Study of the Relationship between Different Types of Capital (Economic, Social and Cultural) and Social Indifference (Case Study: Young People Aged 18-29 in Sanandaj)

Authors

1 Associate Professor of sociology, Payamnoor University

2 Assistant Professor, Department of Sociology, Faculty of Humanities, Islamic Azad University, Babol Branch

10.22034/ssyj.2020.674155

Abstract

Social indifference is in fact a sign of the failure of the processes of cohesion and integration in the connection of individuals with society. The severity and pervasiveness of social indifference will undoubtedly lead to social disintegration and, in a way, to underdevelopment. Accordingly, the importance of the study of social indifference in its adverse consequences on the path of development and the existence of a significant volume of this situation among young people will cause more concerns and concerns. In this regard, the present article is a sociological look at the study of the relationship between the existences of three types of capital between young people (economic, cultural and social) with social indifference.
The present research method was non-experimental descriptive correlation using survey technique.
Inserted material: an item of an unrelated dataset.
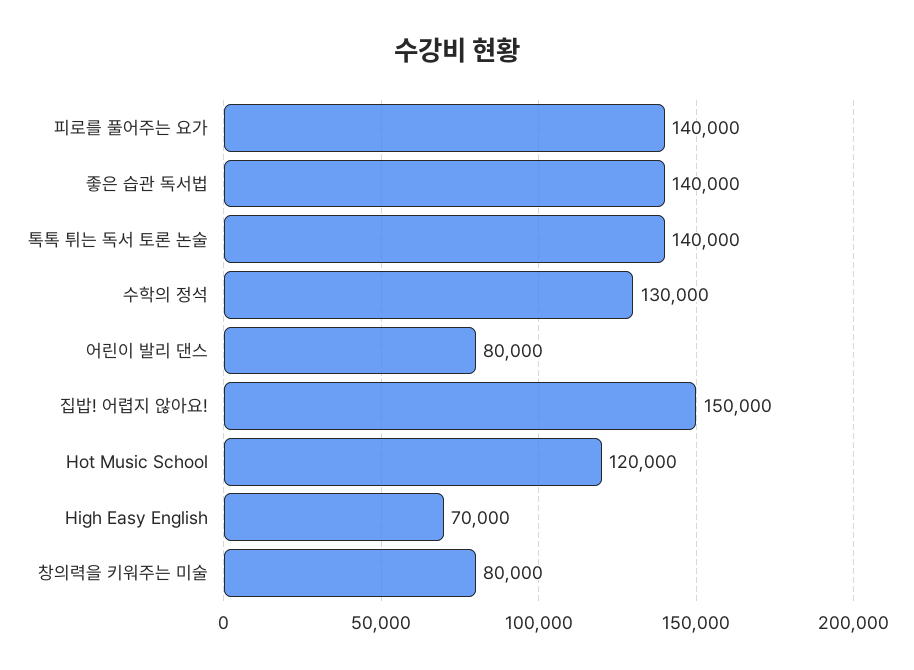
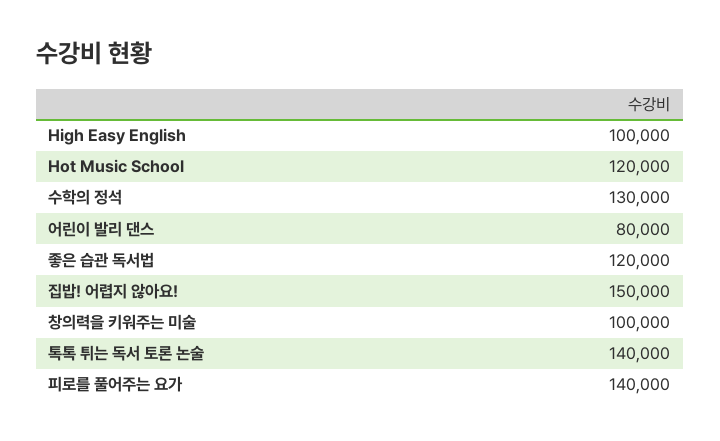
좋은 습관 독서법: 140000 -> 120000
High Easy English: 70000 -> 100000
창의력을 키워주는 미술: 80000 -> 100000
The statistical population of the study was young people aged 18-29 years in Sanandaj in 1398. The sample size was 374, which were studied based on multi-stage cluster sampling method.
The results of the hypothesis test show that there is a significant and inverse relationship between the existence of different types of capital and the degree of social indifference of young people. In other words, as the number of young people's three assets increases, so does their indifference. The most severe relationship was the existence of social capital (0.564). Also, the result of regression analysis shows that different types of capital explain about 38% of the variance of social indifference of the youth and in this model, the most important factor whose effect is more determinant than other factors is the variable of social capital that up to 52% explains the variations of the dependent variable.